The megacity moment: urbanisation accelerates across Asia and Africa
The UN has long projected that the share of people living in urban areas will keep rising, approaching 70% by mid-century. Much of that growth will occur in Asia and Africa, where young populations and economic change draw millions into city regions. The number of megacities—urban areas with more than 10 million residents—has increased over the past decade, and more cities are on track to join their ranks.
In this context, Jakarta’s ascent illustrates a broader trend: large city regions are not just growing; they are merging into vast urban corridors connected by transport and supply chains. These corridors power national economies but also strain energy and water systems. As cities expand, they must invest in resilient infrastructure, manage air quality and plan for green public spaces that support health and productivity.
Measuring cities: definitions, data and comparisons
Counting city populations is not straightforward. Statistics can differ depending on whether they describe a city proper, a metropolitan area or an urban agglomeration. Administrative boundaries often lag behind real settlement patterns. The UN’s updated methodology aims to reduce these gaps by setting definitions that better match how urban systems operate.

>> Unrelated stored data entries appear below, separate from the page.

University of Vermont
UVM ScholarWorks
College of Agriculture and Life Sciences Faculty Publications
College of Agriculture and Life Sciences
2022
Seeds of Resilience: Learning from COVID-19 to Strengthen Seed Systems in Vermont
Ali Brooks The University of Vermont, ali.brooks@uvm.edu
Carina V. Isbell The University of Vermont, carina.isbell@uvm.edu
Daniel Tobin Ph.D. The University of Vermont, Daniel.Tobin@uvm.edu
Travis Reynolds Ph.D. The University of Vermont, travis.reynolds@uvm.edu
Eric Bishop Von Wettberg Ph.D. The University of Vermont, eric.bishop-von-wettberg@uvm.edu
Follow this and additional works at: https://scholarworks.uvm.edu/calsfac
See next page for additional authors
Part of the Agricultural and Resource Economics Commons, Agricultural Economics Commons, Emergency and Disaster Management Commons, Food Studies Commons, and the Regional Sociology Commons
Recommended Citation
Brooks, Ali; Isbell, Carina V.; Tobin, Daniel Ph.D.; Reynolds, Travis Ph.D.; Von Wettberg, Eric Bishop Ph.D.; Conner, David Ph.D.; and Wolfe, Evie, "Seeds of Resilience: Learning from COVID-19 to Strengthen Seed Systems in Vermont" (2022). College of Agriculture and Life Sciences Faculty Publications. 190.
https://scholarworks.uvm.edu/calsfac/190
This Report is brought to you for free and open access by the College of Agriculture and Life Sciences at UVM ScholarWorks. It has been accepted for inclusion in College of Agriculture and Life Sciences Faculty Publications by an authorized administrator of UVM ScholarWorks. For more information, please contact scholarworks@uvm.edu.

Even so, comparisons need care. National statistical offices may publish different figures based on local definitions. International bodies like the UN seek comparability across countries, which sometimes produces changes in rankings when methods update. The new World Urbanisation Prospects report signals that the UN is refining its approach to reflect commuting patterns, built-up areas and the functional links that shape modern cities. For policymakers, the key is to align investment plans with the actual urban footprint, not just the city map.
Planning for growth: transport, housing and climate resilience
The pressures facing the world’s largest cities are clear. Fast-growing populations demand affordable homes near jobs and reliable transport that cuts congestion. Integrated rail and bus networks can unlock access to work and reduce pollution. Well-planned housing can ease overcrowding and improve living standards. These policies depend on accurate population data and shared planning across city lines.
Climate risk adds urgency. In low-lying coastal cities like Jakarta, heavy rain and high tides test drainage and flood defences. Heatwaves strain power grids and public health. Cities that plan for these shocks—through resilient infrastructure, early warning systems and green cooling strategies—will protect people and keep economies running. The UN’s updated urban counts reinforce the need to map risk at the real metropolitan scale.
Jakarta’s new status as the world’s largest city under the UN’s revised criteria captures a turning point in global urbanisation and a shift in how experts measure it. The ranking reflects the rise of vast functional city regions that cross old administrative lines, and it highlights the planning challenge that follows. Tokyo remains a model of scale and organisation, but Jakarta now symbolises the demographic momentum reshaping Asia’s cities. As governments digest the UN’s World Urbanisation Prospects 2025 report, the message is clear: plan for the city you have, not the one on paper. Accurate counts, scalable transport, affordable housing and climate resilience will decide whether megacities deliver opportunity and liveability for the tens of millions who call them home.